Manganin is the trademark name of the alloy Cu86Mn12Ni2. Despite its frequent usage in manufacturing processes, literature data are scarce particularly at higher temperatures. This work presents a set of thermophysical data of this alloy in a temperature range above its classic area of application up to the end of its liquid phase. For investigating the alloy, four examination setups were employed. Using differential thermal analysis, solidus and liquidus temperatures were obtained. In the solid phase, the electrical resistivity as a function of temperature was determined by a four-point probe positioned in a furnace. Thermal expansion was measured with a high-resolution two-beam laser dilatometer based on Michelson-interferometry and thereby density was calculated. The liquid state was investigated using a $$\upmu $$ s-ohmic-pulse-heating setup.

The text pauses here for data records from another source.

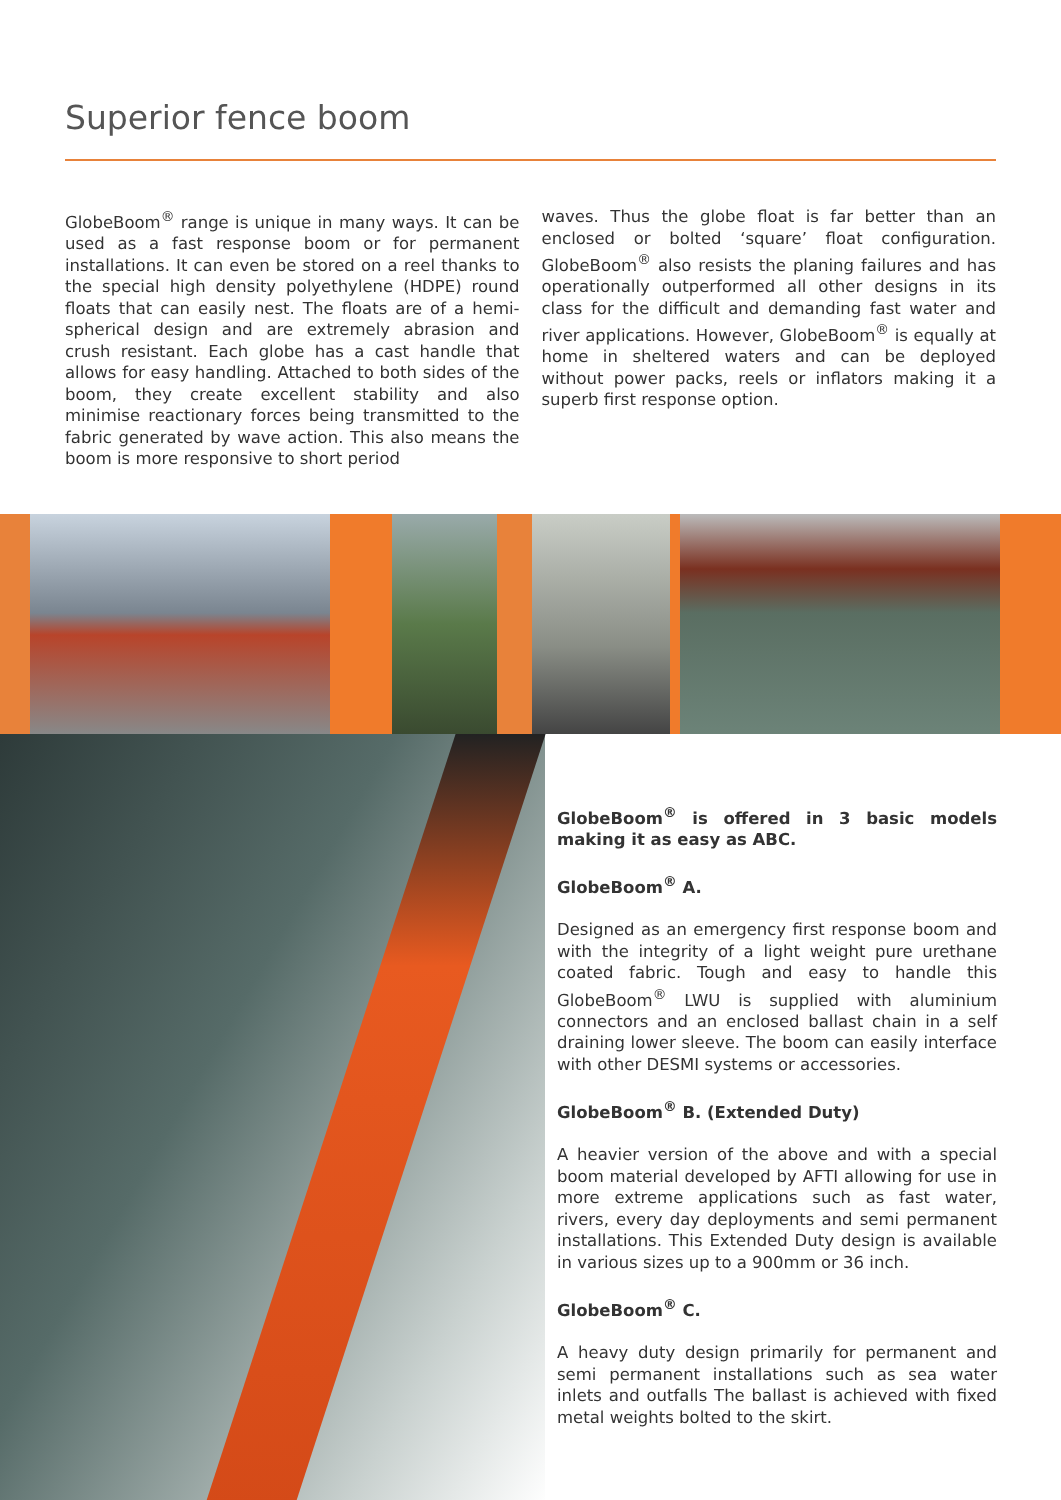Superior fence boom
GlobeBoom<sup>®</sup> range is unique in many ways. It can be used as a fast response boom or for permanent installations. It can even be stored on a reel thanks to the special high density polyethylene (HDPE) round floats that can easily nest. The floats are of a hemi-spherical design and are extremely abrasion and crush resistant. Each globe has a cast handle that allows for easy handling. Attached to both sides of the boom, they create excellent stability and also minimise reactionary forces being transmitted to the fabric generated by wave action. This also means the boom is more responsive to short period
waves. Thus the globe float is far better than an enclosed or bolted ‘square’ float configuration. GlobeBoom<sup>®</sup> also resists the planing failures and has operationally outperformed all other designs in its class for the difficult and demanding fast water and river applications. However, GlobeBoom<sup>®</sup> is equally at home in sheltered waters and can be deployed without power packs, reels or inflators making it a superb first response option.
GlobeBoom<sup>®</sup> is offered in 3 basic models making it as easy as ABC.
GlobeBoom<sup>®</sup> A.
Designed as an emergency first response boom and with the integrity of a light weight pure urethane coated fabric. Tough and easy to handle this GlobeBoom<sup>®</sup> LWU is supplied with aluminium connectors and an enclosed ballast chain in a self draining lower sleeve. The boom can easily interface with other DESMI systems or accessories.
GlobeBoom<sup>®</sup> B. (Extended Duty)
A heavier version of the above and with a special boom material developed by AFTI allowing for use in more extreme applications such as fast water, rivers, every day deployments and semi permanent installations. This Extended Duty design is available in various sizes up to a 900mm or 36 inch.
GlobeBoom<sup>®</sup> C.
A heavy duty design primarily for permanent and semi permanent installations such as sea water inlets and outfalls The ballast is achieved with fixed metal weights bolted to the skirt.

Wire-shaped specimens were resistively volume heated as part of an electrical discharge circuit. Measured quantities were the current through the specimen, the voltage drop along the specimen, the surface radiance by a pyrometer, and the thermal expansion with an adapted CCD camera system. On the basis of these measurements, temperature-dependent thermophysical properties of enthalpy, isobaric heat capacity, electrical resistivity, and density are obtained. Additionally the thermal conductivity and thermal diffusivity are estimated in the high-temperature range applying the Wiedemann–Franz law.